## [Exercise instructions]
[a] Set down everything from "## performanceknls (Apr" down to "a little longer." in the pup evaluation thread below, word for word.
[b] In the pup evaluation thread below, who owns the pup?
[c] Carry on the forum thread below about evaluating a pit bull pup, picking up after its last line.

## [Page excerpt]
^^^^
# Evaluate this pup,Thanks



## 1503-bulls-henry (May 6, 2009)

This is my bros pup 








what do you guys think?


----------



## BLUE PIT BULL MAN (May 22, 2009)

well its cute!


----------



## razors_edge (Jun 2, 2009)

thats a nice bully u got there man....love the coat n pattern, reminds me of my bitch....gorgeous man


----------



## 1503-bulls-henry (May 6, 2009)

BLUE PIT BULL MAN said:


> well its cute!


thanks


razors_edge said:


> thats a nice bully u got there man....love the coat n pattern, reminds me of my bitch....gorgeous man


Thanks, you can tell its a bully hugh? This pup belongs to my brother, he gave me the honor of selecting what I felt was pick of the litter, so that is what i selected for him, Her structure thus far is good, apears to have real nice rear angulation, her bite is scissor but that may change hopefully not,,
shes a very nice fawn and is pretty inteligent,thanks 4 the compliment.








She should have some nice rears once shes done..She has dogs in her lineage that have nice muscle tone and that are known for the rears.


----------



## razors_edge (Jun 2, 2009)

she looks solid on that pic, nice head piece on her as well......i have a blue fawn and theyre my fav......update me with this dog when she gets bigger, i want to see how she turns out...


----------



## porter314 (Mar 22, 2009)

God looking pup keep us posted as she grows


----------



## megz (Jul 25, 2008)

can't wait to watch that pup grow up!!!
she'll have quite the body for sure.


----------



## StaffyDaddy (Mar 28, 2009)

she's already a lil heart breaker! thanks for sharing! I think she'll be ripped, if you have anything to do with her LMAO


----------



## performanceknls (Apr 4, 2009)

If you are looking for structure evaluations then you should post better pictures. You cannot tell the rear angulation in the picture and her tail set looks high but again that could be the picture.
IMO a very cute puppy and yeah she does look more bully than APBT what is her ped? I love puppies! I wish they could stay that small just for a little longer.


----------



## los44 (Jun 1, 2008)
^^^^
## [Recorded data]
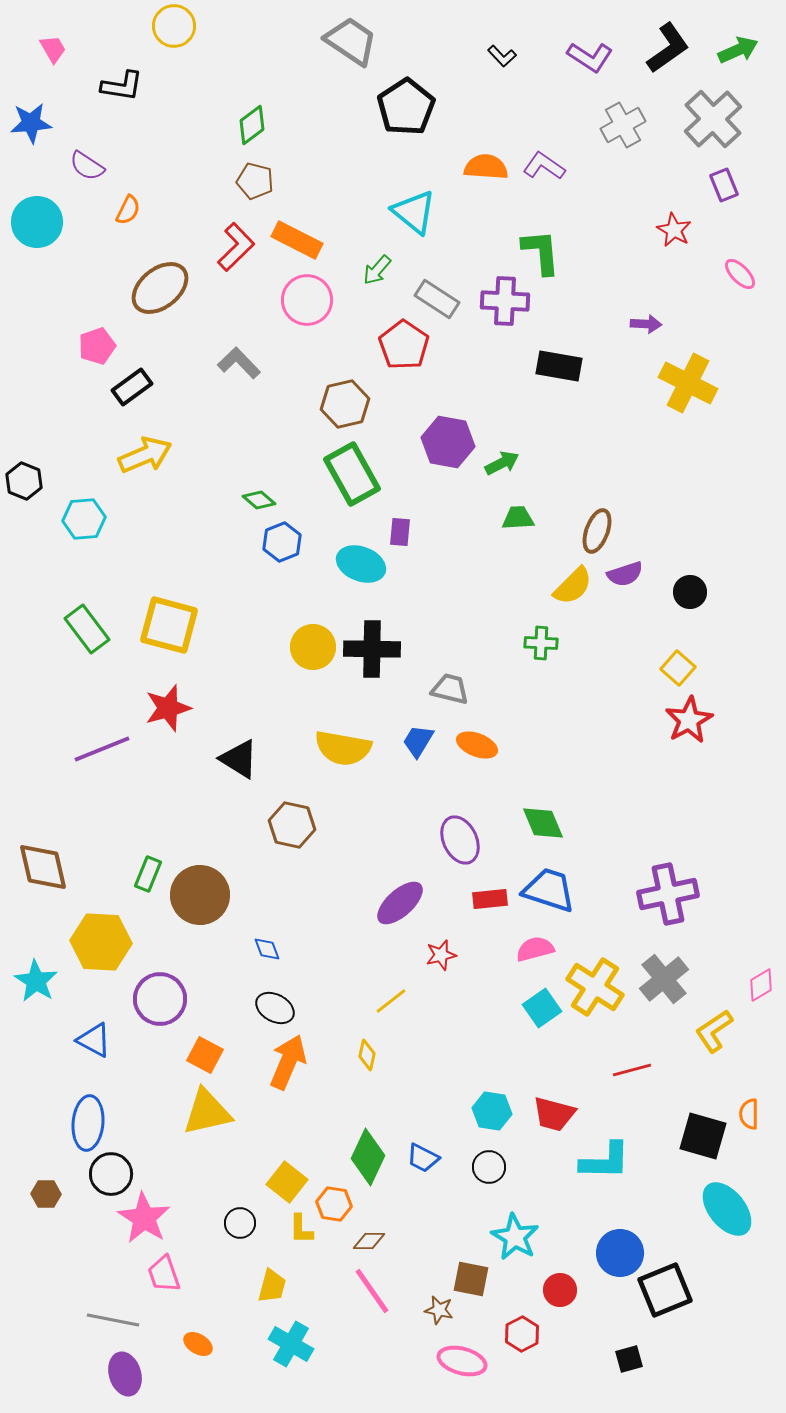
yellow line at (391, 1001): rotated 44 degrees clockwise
^^^^
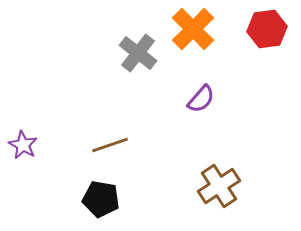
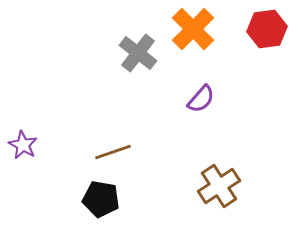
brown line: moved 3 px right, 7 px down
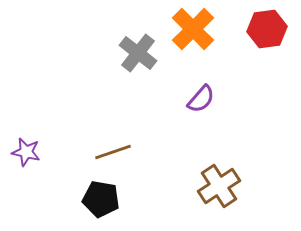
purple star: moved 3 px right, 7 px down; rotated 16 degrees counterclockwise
^^^^
## [Exercise results]
[a]
## performanceknls (Apr 4, 2009)

If you are looking for structure evaluations then you should post better pictures. You cannot tell the rear angulation in the picture and her tail set looks high but again that could be the picture.
IMO a very cute puppy and yeah she does look more bully than APBT what is her ped? I love puppies! I wish they could stay that small just for a little longer.

[b] The pup belongs to the original poster's brother.

[c]
who she off of??? i know bruno became a poppa recently she wouldnt be off of him would she? either way you have a good eye so i trust you made the right choice.


----------



## sarie0417 (Feb 26, 2009)

awwwwww adorable is all I have to say, very nice color!! The white on her face and nose, love it!!


----------



## hell no they wont go (Oct 4, 2007)

thats what a healthy bully pup should look like not too chubby not too thin and WAY TOO CUTE! the legs is what gives it away that the pup is a bully at least for me it does.


----------



## 1503-bulls-henry (May 6, 2009)

razors_edge said:


> she looks solid on that pic, nice head piece on her as well......i have a blue fawn and theyre my fav......update me with this dog when she gets bigger, i want to see how she turns out...


tHANKS, THERE WERE 3 FAWNS IN THIS LITTER,one was a bit bigger more bully looking and the other was a bit smaller,I just felt this one was right by the way she walks and acts as well, all had real nice structure too..


porter314 said:


> God looking pup keep us posted as she grows


okay, thanks


megz said:


> can't wait to watch that pup grow up!!!
> she'll have quite the body for sure.


actually her dams grand sire is pretty muscled up,and of course we will keep her fit when the time comes...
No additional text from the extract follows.